Upwardly mobile phone jockey... or 'cyber-coolie'?
by Robert Fulford

(The National Post, 1 November 2003)

My computer technician and I were separated by 11,623 kilometres and a dozen time zones, but we bonded when we confronted a grave problem. One day last summer the fan in my computer died. Other components then overheated. The machine emitted wisps of smoke and shut down.

Computer owners will understand the icy terror that flowed through my veins. I called the manufacturer's help line, and was answered by a man in a headset sitting before a screen in New Delhi. In Toronto, it was four in the afternoon, so for him it was two a.m. He works nights, to help North Americans who want daytime or evening service.

At first, he didn't understand the depth of my ignorance. He was talking to someone who had never seen the inside of a computer, didn't know it contained a fan, and always secretly believed that if you open the box it will probably explode. But by exhibiting limitless patience he persuaded me to take off the casing, peer inside, and describe the contents. We spent two hours together before he figured out what parts I needed so that he could send someone in Toronto to install them.

It happens that I'm one of globalization's enthusiastic supporters (partly because I know some of the people who aren't), so naturally this process thrilled me. Call centres, like the one I reached in India, are a creation of global capitalism and a striking example of how technology ignores geography and spreads employment.

Today, it's nearly impossible to avoid call centres. If you place a phone order with Neiman Marcus, for instance, you'll talk to someone in Alberta. If you call United Parcel Service to order a pickup, you'll speak to someone in New Brunswick, where UPS has about 1,000 employees working the phones. And if you book a flight on Lufthansa, an operator in Cape Town will serve you.

Call centres are made possible by toll-free phone numbers, cheap long-distance, special phone banks, and globally linked corporate computer systems. A dozen or so years ago, with those elements all in place, the call-centre business began circling the earth. Soon millions of people were conversing across the oceans, often without knowing it.

Out of curiosity I always ask an operator "where are you?" But there are call centres that forbid their employees to answer. It's said there are places where operators lie, claiming to be in Des Moines, say, when they are actually in Manila.

In India, which has been most successful in stealing call-centre business from the rich countries, companies teach their operators to understand American accents and imitate them. They watch American movies together, and those who can easily comprehend Sylvester Stallone's dialogue are said to be approaching perfection. Some companies try to create an American ambience by putting little American flags on the desks and providing pizza.

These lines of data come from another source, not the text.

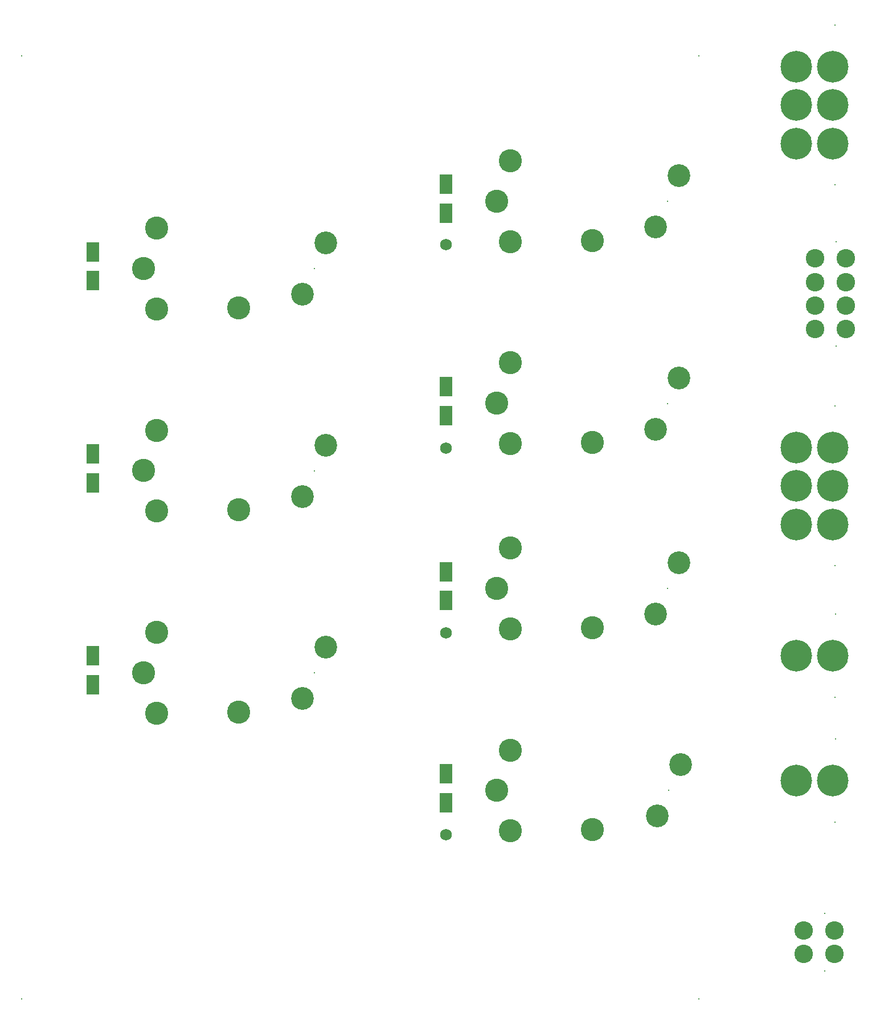
<source format=gts>
%FSLAX44Y44*%
%MOMM*%
G71*
G01*
G75*
G04 Layer_Color=8388736*
%ADD10R,1.7500X2.6500*%
%ADD11C,1.0000*%
%ADD12C,3.0000*%
%ADD13R,22.0000X11.0000*%
%ADD14R,4.3180X4.3180*%
%ADD15R,14.5000X10.5160*%
%ADD16R,14.5000X16.0000*%
%ADD17R,38.5000X6.5000*%
%ADD18R,8.5000X7.3660*%
%ADD19R,9.5000X6.8580*%
%ADD20C,1.5240*%
%ADD21C,2.5500*%
%ADD22C,3.2375*%
%ADD23C,3.1750*%
%ADD24C,4.5000*%
%ADD25R,4.3180X4.8260*%
%ADD26R,4.3180X4.5720*%
%ADD27R,11.1760X5.3340*%
%ADD28R,21.0820X16.2560*%
%ADD29R,3.3020X3.3020*%
%ADD30R,4.5720X4.3180*%
%ADD31R,12.5000X107.5000*%
%ADD32R,11.6906X5.2607*%
%ADD33R,3.7348X2.9724*%
%ADD34R,3.5560X2.2860*%
%ADD35R,3.3020X2.3608*%
%ADD36R,4.0640X3.3020*%
%ADD37R,3.8537X3.0480*%
%ADD38R,5.3340X3.0480*%
%ADD39R,5.5880X3.5560*%
%ADD40R,4.3180X3.5560*%
%ADD41R,4.3180X3.0480*%
%ADD42R,13.2780X8.0000*%
%ADD43R,12.5000X6.3600*%
%ADD44R,4.5720X3.5560*%
%ADD45C,0.0051*%
%ADD46C,0.2540*%
%ADD47C,0.2032*%
%ADD48R,1.9532X2.8532*%
%ADD49C,0.2032*%
%ADD50C,1.7272*%
%ADD51C,2.7532*%
%ADD52C,3.4407*%
%ADD53C,3.3782*%
%ADD54C,4.7032*%
D48*
X775000Y967000D02*
D03*
Y1010000D02*
D03*
Y667000D02*
D03*
Y710000D02*
D03*
X1300000Y1067000D02*
D03*
Y1110000D02*
D03*
X775000Y1267000D02*
D03*
Y1310000D02*
D03*
X1300000Y1367000D02*
D03*
Y1410000D02*
D03*
Y792000D02*
D03*
Y835000D02*
D03*
Y492000D02*
D03*
Y535000D02*
D03*
D49*
X668880Y200440D02*
D03*
Y1600440D02*
D03*
X1675380D02*
D03*
Y200440D02*
D03*
X1863090Y327260D02*
D03*
Y242260D02*
D03*
X1880000Y1170060D02*
D03*
Y1325000D02*
D03*
X1103810Y984746D02*
D03*
Y684746D02*
D03*
X1628810Y1084746D02*
D03*
X1103810Y1284746D02*
D03*
X1628810Y1384746D02*
D03*
Y809746D02*
D03*
X1631190Y510254D02*
D03*
X1878810Y586700D02*
D03*
X1878250Y463300D02*
D03*
X1878810Y771700D02*
D03*
X1878250Y648300D02*
D03*
Y1646700D02*
D03*
Y1409300D02*
D03*
Y1081000D02*
D03*
Y843600D02*
D03*
D50*
X1300000Y743740D02*
D03*
Y444020D02*
D03*
Y1018060D02*
D03*
Y1320320D02*
D03*
D51*
X1877060Y267260D02*
D03*
Y302260D02*
D03*
X1831340D02*
D03*
Y267260D02*
D03*
X1894200Y1300060D02*
D03*
X1848480D02*
D03*
Y1264910D02*
D03*
X1894200Y1265060D02*
D03*
Y1230060D02*
D03*
X1848200D02*
D03*
Y1195060D02*
D03*
X1894200D02*
D03*
D52*
X850000Y985000D02*
D03*
X870066Y925056D02*
D03*
Y1044944D02*
D03*
X991986Y926582D02*
D03*
X850000Y685000D02*
D03*
X870066Y625056D02*
D03*
Y744944D02*
D03*
X991986Y626582D02*
D03*
X1375000Y1085000D02*
D03*
X1395066Y1025056D02*
D03*
Y1144944D02*
D03*
X1516986Y1026582D02*
D03*
X850000Y1285000D02*
D03*
X870066Y1225056D02*
D03*
Y1344944D02*
D03*
X991986Y1226582D02*
D03*
X1375000Y1385000D02*
D03*
X1395066Y1325056D02*
D03*
Y1444944D02*
D03*
X1516986Y1326582D02*
D03*
X1375000Y810000D02*
D03*
X1395066Y750056D02*
D03*
Y869944D02*
D03*
X1516986Y751582D02*
D03*
X1375000Y510000D02*
D03*
X1395066Y450056D02*
D03*
Y569944D02*
D03*
X1516986Y451582D02*
D03*
D53*
X1086538Y946646D02*
D03*
X1121082Y1022846D02*
D03*
X1086538Y646646D02*
D03*
X1121082Y722846D02*
D03*
X1611538Y1046646D02*
D03*
X1646082Y1122846D02*
D03*
X1086538Y1246646D02*
D03*
X1121082Y1322846D02*
D03*
X1611538Y1346646D02*
D03*
X1646082Y1422846D02*
D03*
X1611538Y771646D02*
D03*
X1646082Y847846D02*
D03*
X1648462Y548354D02*
D03*
X1613918Y472154D02*
D03*
D54*
X1875000Y525000D02*
D03*
X1820390D02*
D03*
X1875000Y710000D02*
D03*
X1820390D02*
D03*
X1875000Y1585000D02*
D03*
X1820390D02*
D03*
Y1527850D02*
D03*
X1875000D02*
D03*
Y1470700D02*
D03*
X1820390D02*
D03*
X1875000Y1019300D02*
D03*
X1820390D02*
D03*
Y962150D02*
D03*
X1875000D02*
D03*
Y905000D02*
D03*
X1820390D02*
D03*
M02*

</source>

India now has more than 160,000 call-centre workers and expects to have a million by 2008. Raman Roy, who runs a company called Wipro Spectramind, imagines India becoming "the back office of the world." He had 200 employees three years ago and now has 5,100. They take catalogue orders, book hotel and airline reservations, do some telemarketing, and then move up to computer help desks, insurance claims processing, various forms of accounting, and payroll management.

Not everyone finds this system admirable. Last year, a reporter for the Times of India mentioned to Roy that there are those who think these workers operate at the lowest end of the value chain. Roy replied that you can do a low-end job and then maybe move to a better job. "Without the low end, you cannot proceed to the high end."

This controversy recently broke out in an unlikely place, the letters column of the Times Literary Supplement. After Susan Sontag praised Indians for putting their English-language skills to work through call centres, a furious professor in New Delhi denounced her for failing to see that "These poor young men and women are indeed the cyber-coolies of our global age." In the next issue, another Delhi resident wrote that what the professor considers exploitation looks to workers like a way to acquire skills as well as income. He acknowledged that while "it isn't much fun to persuade someone in Detroit to pay his credit card bill" (yet another function of call centres), it builds negotiating skills.

It is an iron law of international economics that the Exploitation Police will swoop down and denounce anyone who creates new jobs, particularly in relatively poor areas. The common complaint is that call-centre companies set up shop in places (New Brunswick is a good example) where they can find well-educated workers at relatively low wages. The Exploitation Police make this sound almost criminal. In fact, it's the way capitalism has always expanded and the way that poor regions have traditionally turned themselves into less poor regions. To consider this sort of change deplorable is to miss the fact that business lives by ingenuity and perishes when it ceases to find new and cheaper ways to get its work done.